**Texto fornecido**
▼
Comportamento

Daniela Neves - danielan@gazetadopovo.com.br

Verdade sobre a mentira

Daniela Neves - danielan@gazetadopovo.com.br
29/03/2009 03:12
Amentira é um acordo social. É o formalismo e a educação que evitam aquela verdade nua e crua, que pode magoar e ofender. Já pensou se no primeiro “está tudo bem?” você resolvesse abrir o coração e fazer uma lista das angústias e problemas que enfrenta? Ou se, em apenas um dia, resolvesse dizer a verdade o tempo todo. Provavelmente iria brigar com dezenas de pessoas e ainda passaria por encrenqueiro e grosseiro. Você se lembra da comédia O Mentiroso? A mentira inofensiva do dia-a-dia, usada como artifício para fugir de uma situação constrangedora ou evitar uma briga, pode até contar pontos negativos na hora de “ir para o céu”. Mas, de acordo com especialistas, de certa forma é saudável porque impede episódios desnecessários de estresse. Segundo o psicólogo americano Gerald Jellison, da Universidade do Sul da Califórnia (EUA), cada pessoa mente ao menos 200 vezes ao dia.
Mas se por um lado a mentira tem um papel eficaz para a vida em sociedade, em outros ela é como uma droga, uma compulsão incontrolável que transforma a vida do mentiroso e de todos a sua volta em um caos.
O mecanismo da mentira começa a se desenvolver ainda na infância. Faz parte do desenvolvimento mentir para os pais. “Perto dos 4 anos, quando a criança começa a ter noção do seu mundo, costuma contar mentiras, principalmente para a mãe, para formar sua individualidade. É como se ela conseguisse ter um controle, ter coisas só dela, que a mãe não sabe e não viu”, diz a psicóloga Ana Lúcia Tuma. Nessa fase, a única preocupação necessária é quando a mentira é contada de forma constante, como uma autodefesa. “Em famílias muito severas, a angústia da criança em se livrar da culpa faz com que ela minta para se defender. Em ambiente familiar de tensão, a mentira é a criação de uma outra realidade que ela deseja”, diz.
A gravidade da mentira vai depender do contexto em que acontece, com que frequência e a repercussão para a vida dela e das outras pessoas. “Todos nós mentimos. Se encontramos uma pessoa que está doente e visualmente abatida, não podemos dizer como ela está. Vamos evitar o constrangimento e apoiá-la, amenizamos e dizemos que ela parece estar melhor”, diz o psiquiatra Marco Bessa, presidente da Sociedade Paranaense de Psiquiatria.
▲
**Enunciado 1**
Resuma em duas frases o texto sobre a mentira.
**Enunciado 2**
Quais especialistas são citados pelo nome no texto sobre a mentira? Indique também a profissão de cada um.
**Enunciado 3**
Escreva a continuação do texto sobre a mentira a partir do ponto em que ele termina.

**Conjunto de dados**
▼
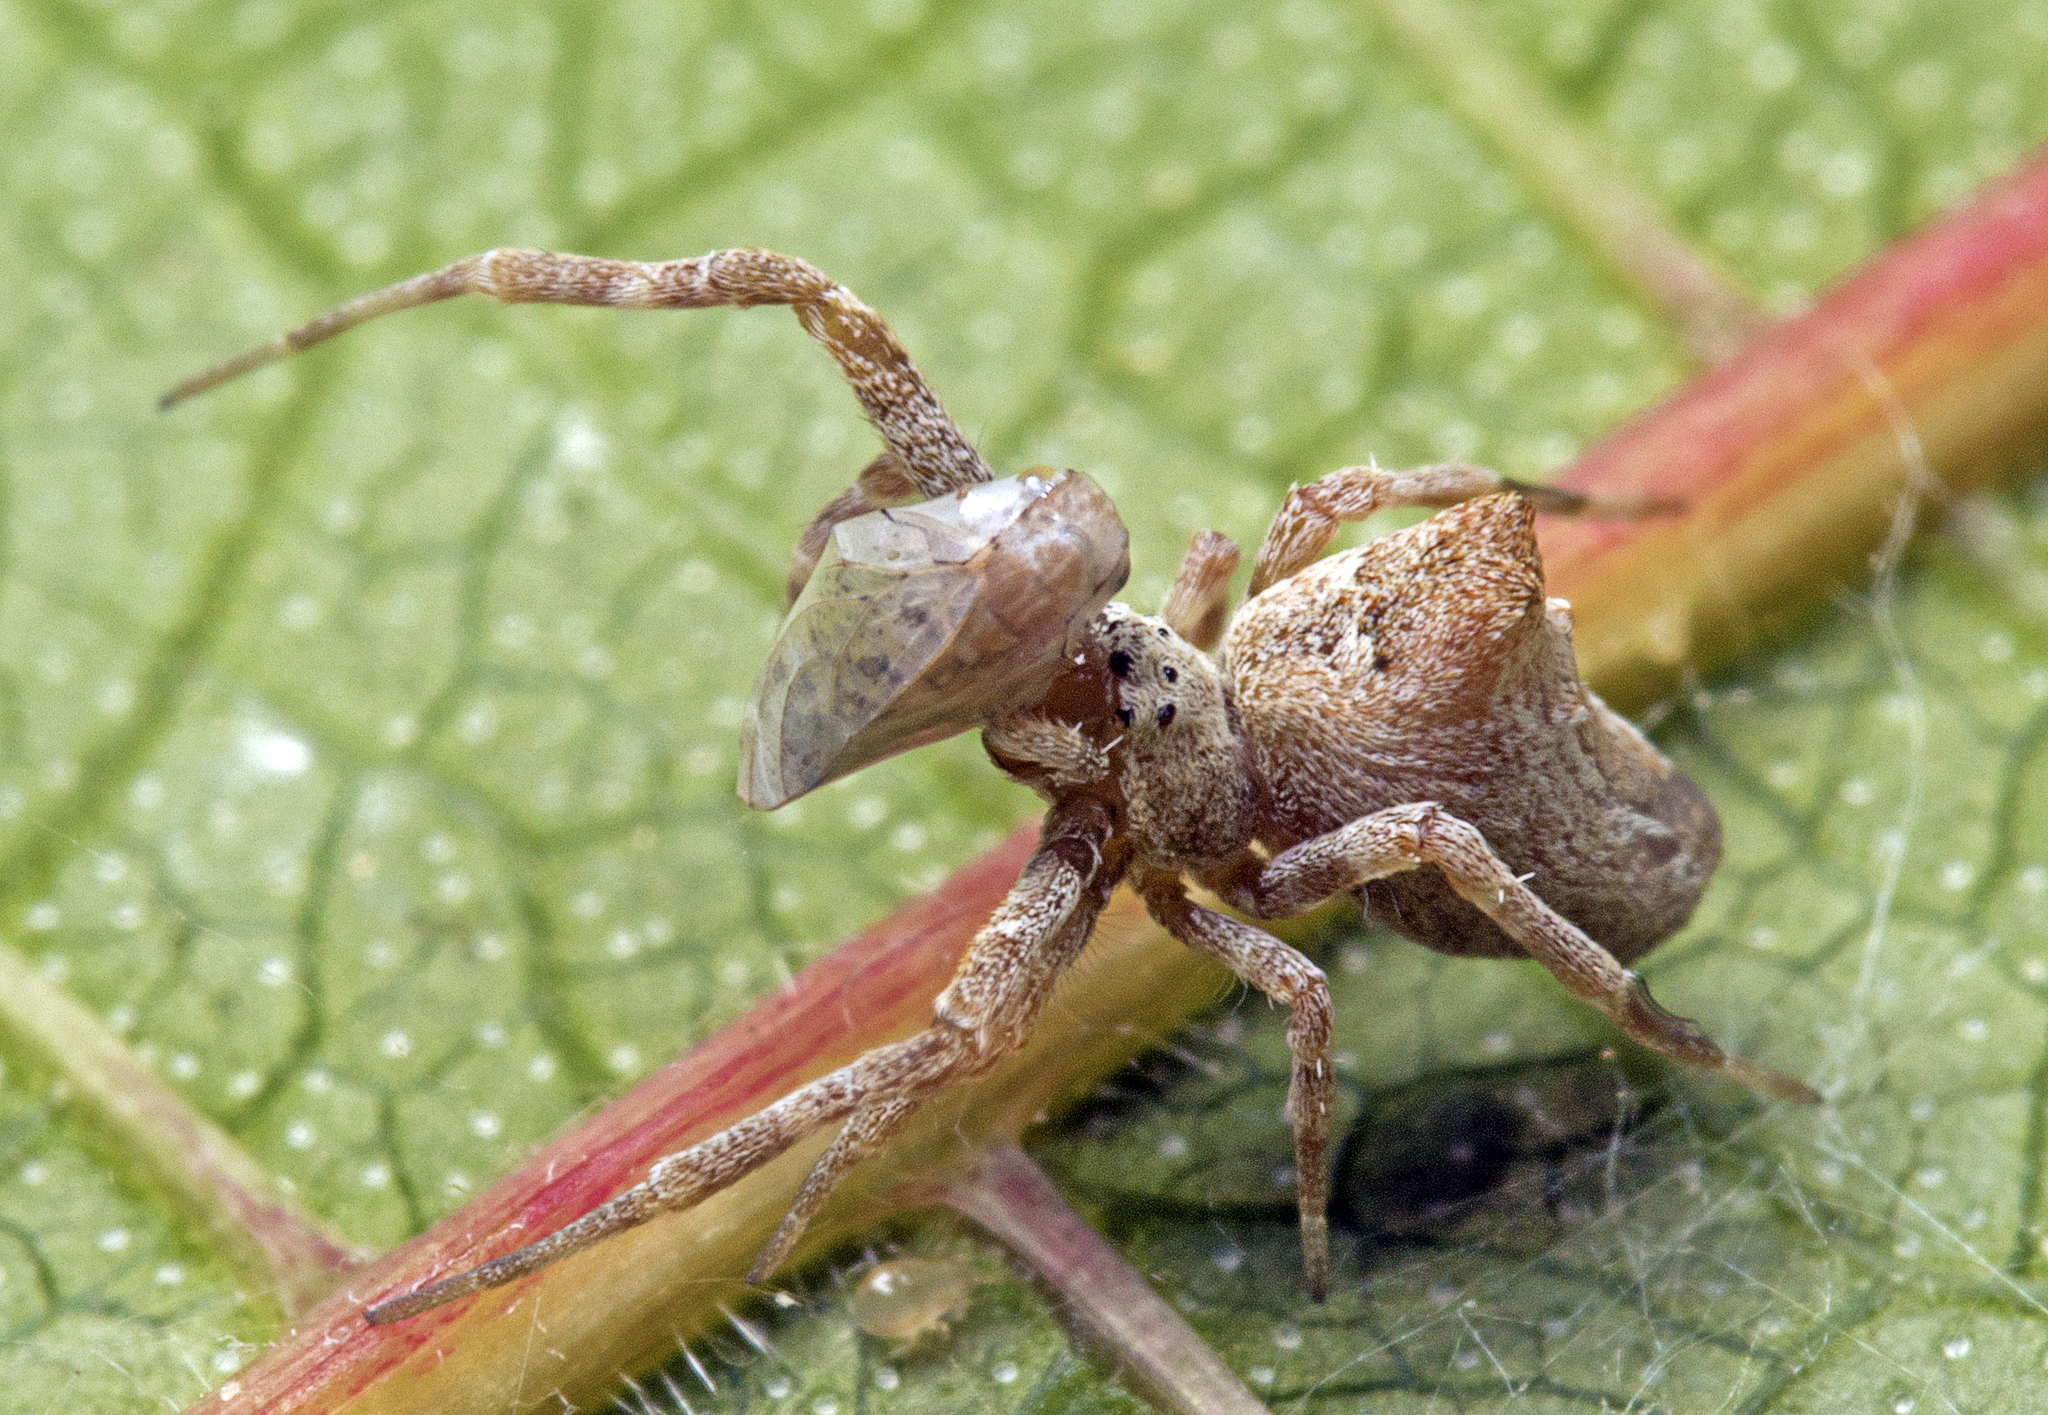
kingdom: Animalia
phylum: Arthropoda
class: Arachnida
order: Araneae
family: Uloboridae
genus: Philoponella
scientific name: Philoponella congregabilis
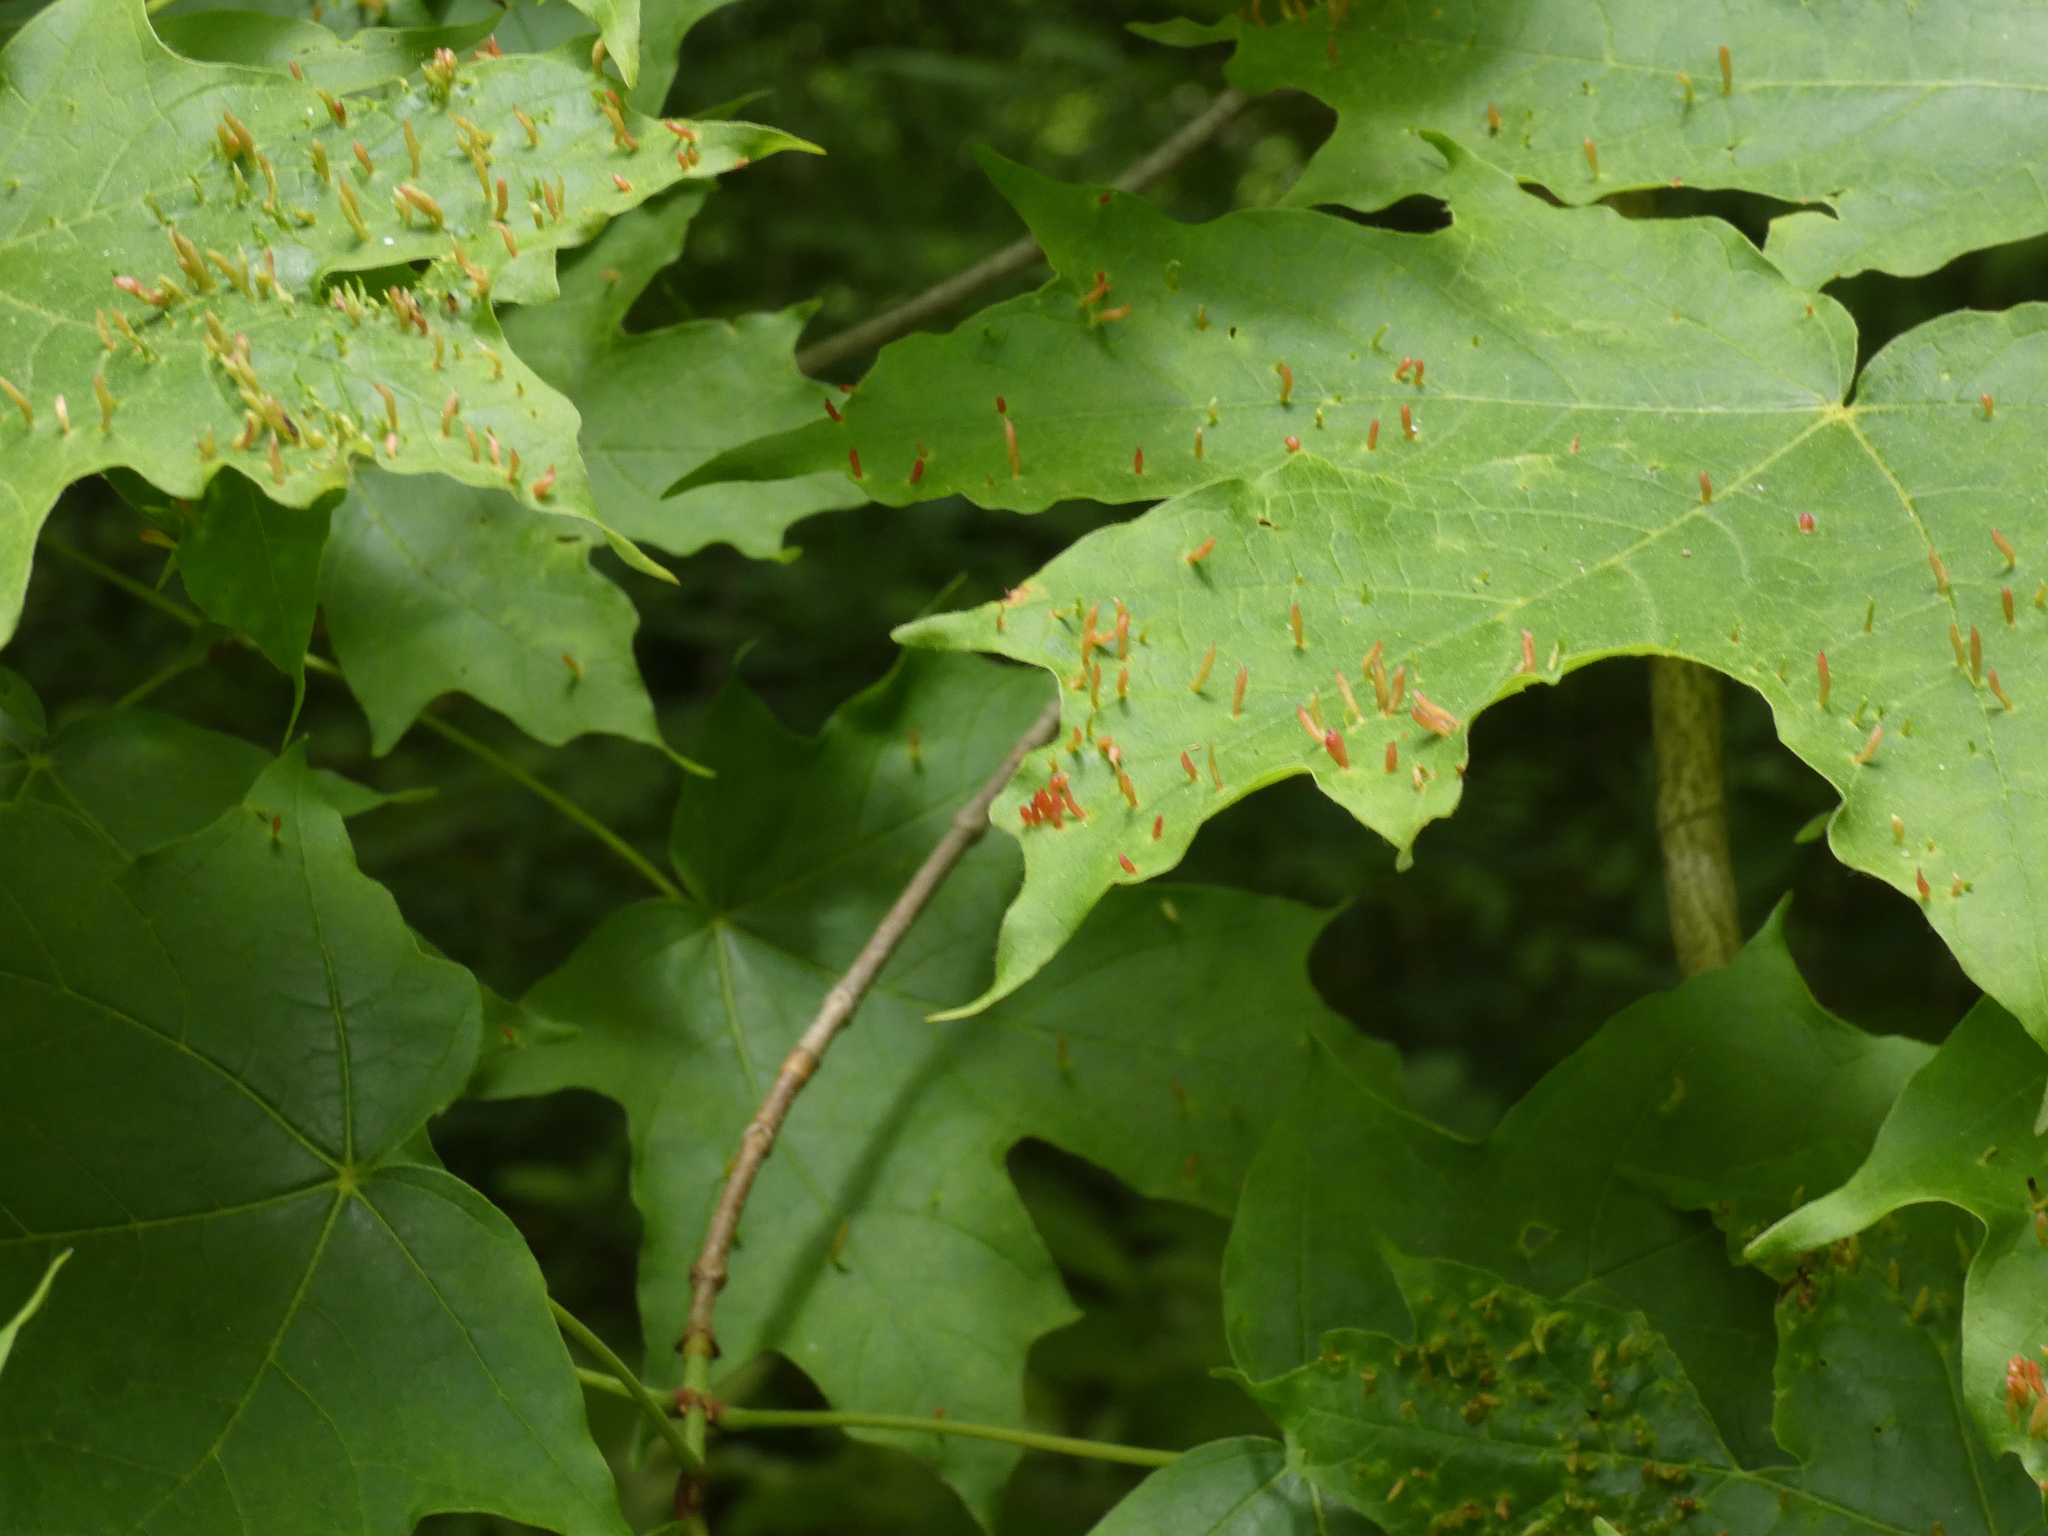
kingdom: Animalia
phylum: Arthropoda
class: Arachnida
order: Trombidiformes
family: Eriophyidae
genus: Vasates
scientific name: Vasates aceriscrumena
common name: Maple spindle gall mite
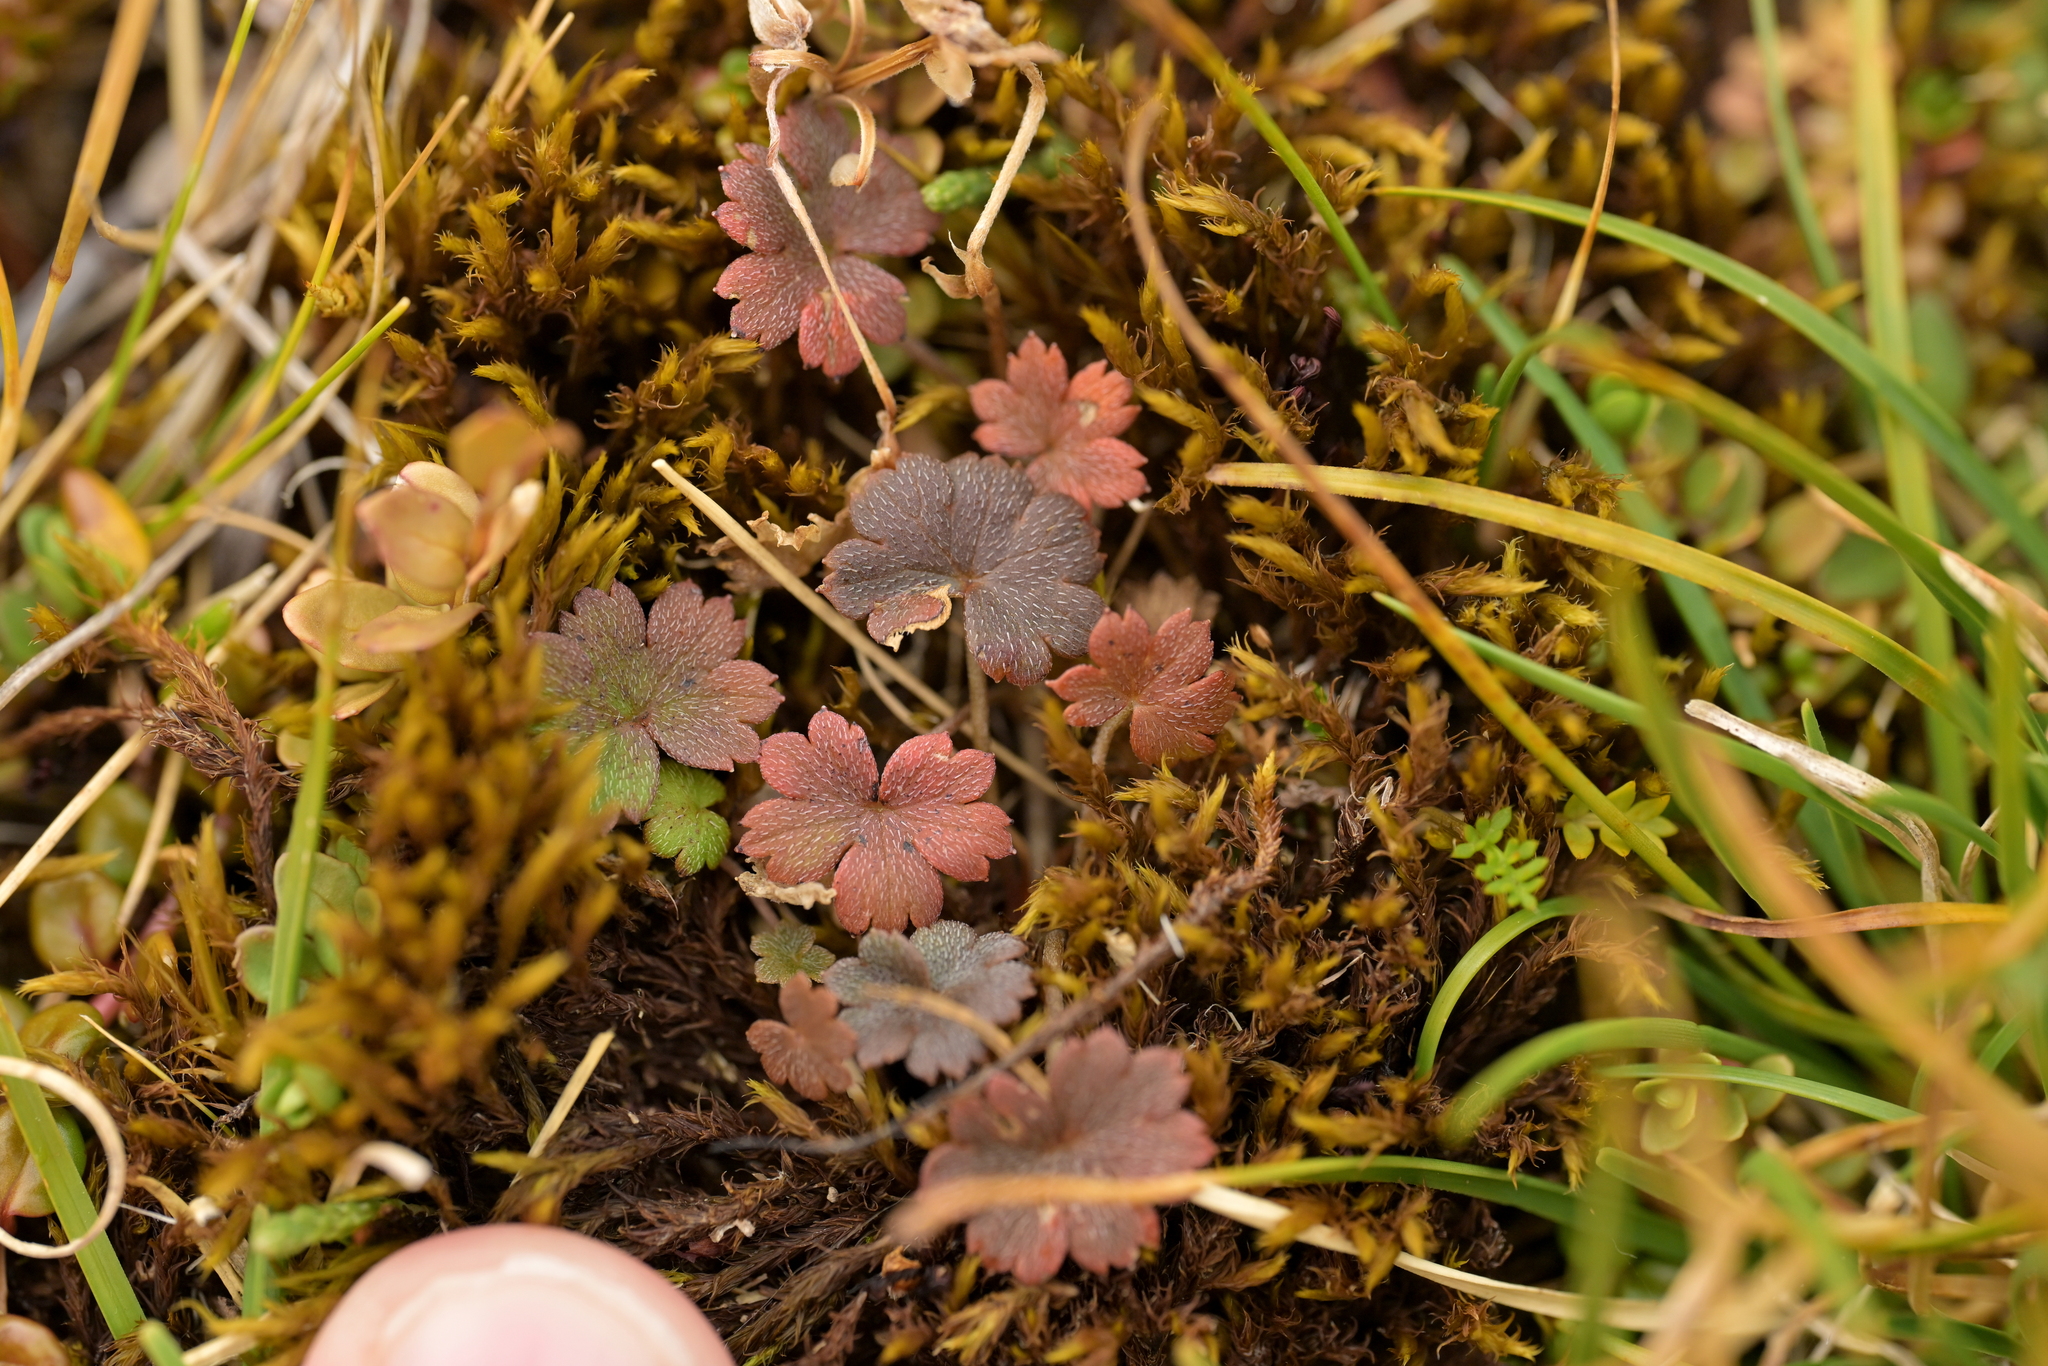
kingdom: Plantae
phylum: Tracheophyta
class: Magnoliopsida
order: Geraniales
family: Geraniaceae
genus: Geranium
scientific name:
▲
**Resposta 1**
A mentira é apresentada como um acordo social que evita verdades capazes de magoar e, segundo especialistas, é de certa forma saudável por impedir estresse desnecessário, embora em outros casos funcione como uma compulsão que transforma a vida do mentiroso e de quem está à sua volta em um caos. O mecanismo da mentira começa a se desenvolver na infância, e sua gravidade depende do contexto, da frequência e da repercussão para a vida da pessoa e dos outros.

**Resposta 2**
Gerald Jellison, psicólogo
Ana Lúcia Tuma, psicóloga
Marco Bessa, psiquiatra

**Resposta 3**
A mentira passa a ser preocupante quando é frequente e incontrolável. É muito comum ouvir fantasias de pessoas de baixa autoestima. A grosso modo, quem não se aceita como é cria uma realidade paralela, desejada. “O problema é que para sustentar a primeira mentira é preciso inventar outra e com isso a pessoa vira refém dessa prática”, diz o psiquiatra.
A bola de neve pode criar uma situação insuportável. Existem, de acordo com Bessa, dois níveis de doença ligados à mentira. Um é considerado transtorno de personalidade narcisista, aquele em que a pessoa tem necessidade de mentir para se valorizar. É um ato em que não há a intenção de tirar proveito do outro, mas a necessidade de se sentir importante. “Ele sabe que mente, mas não consegue se controlar”, afirma Bessa.
A outra situação, mais grave, é considerada um transtorno de personalidade antisocial. É quando a história é contada para enganar ou tirar proveito do outro, principalmente vantagens materiais. É o típico estelionatário ou aquele que quer alguma vantagem pessoal ou sexual e, para isso, organiza muito bem suas mentiras. “É um transtorno psiquiátrico, mas que não exime a pessoa da responsabilidade criminal”, diz.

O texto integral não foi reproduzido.